The Genome Sequence of the Brown Rot Fungus Wolfiporia cocos
This genome was sequenced as a part of the large-scale multi-genome JGI CSP Saprotrophic Agaricomycotina Project (SAP), which focuses on the diversity and evolution of decay mechanisms, organismal phylogenetic relationships, and developmental evolution. A large collaborative effort led by PI of this project, David Hibbett (Clark University) aims for master publication(s) of the SAP data analysis. Researchers who wish to publish analyses using data from unpublished SAP genomes are respectfully required to contact the PI and JGI to avoid potential conflicts on data use and coordinate other publications with the SAP master paper(s).
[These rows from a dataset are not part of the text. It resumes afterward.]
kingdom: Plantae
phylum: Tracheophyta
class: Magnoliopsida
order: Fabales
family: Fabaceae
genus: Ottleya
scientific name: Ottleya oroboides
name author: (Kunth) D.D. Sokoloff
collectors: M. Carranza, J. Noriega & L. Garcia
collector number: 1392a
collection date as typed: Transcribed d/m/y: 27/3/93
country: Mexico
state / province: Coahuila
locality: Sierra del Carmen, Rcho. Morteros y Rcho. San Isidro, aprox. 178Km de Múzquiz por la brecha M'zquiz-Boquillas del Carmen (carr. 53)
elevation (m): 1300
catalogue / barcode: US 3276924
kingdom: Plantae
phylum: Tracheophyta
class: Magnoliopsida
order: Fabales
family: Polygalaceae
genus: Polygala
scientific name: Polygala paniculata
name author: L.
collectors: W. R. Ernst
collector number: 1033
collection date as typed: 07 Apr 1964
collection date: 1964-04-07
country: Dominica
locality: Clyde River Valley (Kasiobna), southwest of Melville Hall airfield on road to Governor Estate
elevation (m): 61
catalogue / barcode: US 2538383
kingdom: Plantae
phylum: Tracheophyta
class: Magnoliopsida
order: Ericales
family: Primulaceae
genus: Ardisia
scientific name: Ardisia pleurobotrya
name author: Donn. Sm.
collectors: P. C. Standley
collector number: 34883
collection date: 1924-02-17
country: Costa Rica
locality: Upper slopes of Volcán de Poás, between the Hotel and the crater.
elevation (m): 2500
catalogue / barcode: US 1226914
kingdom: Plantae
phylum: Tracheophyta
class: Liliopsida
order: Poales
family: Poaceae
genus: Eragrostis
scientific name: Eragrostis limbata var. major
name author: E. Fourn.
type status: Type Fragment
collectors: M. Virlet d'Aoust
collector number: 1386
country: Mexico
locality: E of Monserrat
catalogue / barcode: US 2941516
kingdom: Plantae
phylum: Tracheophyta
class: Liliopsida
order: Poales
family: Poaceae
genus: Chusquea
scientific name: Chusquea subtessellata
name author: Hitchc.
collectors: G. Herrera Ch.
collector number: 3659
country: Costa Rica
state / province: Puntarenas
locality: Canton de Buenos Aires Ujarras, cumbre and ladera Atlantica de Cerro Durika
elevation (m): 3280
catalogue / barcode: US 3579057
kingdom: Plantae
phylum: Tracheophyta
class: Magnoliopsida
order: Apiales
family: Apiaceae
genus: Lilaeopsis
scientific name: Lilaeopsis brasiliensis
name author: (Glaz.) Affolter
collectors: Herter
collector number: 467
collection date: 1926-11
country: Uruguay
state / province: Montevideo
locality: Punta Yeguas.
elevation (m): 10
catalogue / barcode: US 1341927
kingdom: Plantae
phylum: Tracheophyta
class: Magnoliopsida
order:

Wolfiporia cocos (F.A. Wolf) Ryvarden & Gilb. is a Basidiomycete widely distributed around the world with references from East Asia, Australia, North America and Africa. The species parasitizes the roots of conifers such as Picea, Tsuga and Pinus and also hardwood trees such as Citrus, Eucalyptus, Quercus and Fagus. The basidiocarps of the species are formed on the dead host trees, while large sclerotia are formed close to the roots of the host. The Native Americans have been collecting the sclerotia as a food source, while in East Asia they are used in traditional medicine. Wolfiporia cocos causes a brown type rot in the infected roots and recent phylogenetic studies place the species close to Phaeolus schweinitzii, another pathogen of conifer trees. Both species are nested in the Antrodia clade, a major clade of the Polyporales, which consists mainly of other well-known brown rot species such as Laetiporus sulphureus, Postia placenta and Fomitopsis pinicola. The brown rot biochemistry of the species is not extensively studied but several studies have shown that the species produces large amounts of oxalic acid in liquid cultures, reducing significantly the pH. The oxalic acid production is a common characteristic of many brown rot species, such as Postia placenta and it seems to have an important role on wood degradation. Other studies have shown that the species can efficiently degrade copper treated wood, indicating the tolerance of the species to increased copper levels. The genome of Wolfiporia cocos will increase our knowledge about the brown rot biochemistry of the Antrodia clade and it is a good candidate for genomic comparative studies with the already sequenced genome of Postia placenta. Furthermore the access to the genomic data will create new opportunities for studies on the metal resistance of the species. Additionally different studies have focused on medically important compounds of the species with potential antitumor activity or anti-inflammatory activity. The genome of Wolfiporia cocos can promote further the studies on the biosynthetic ways of medically interesting compounds and elucidate the ways for their commercial production.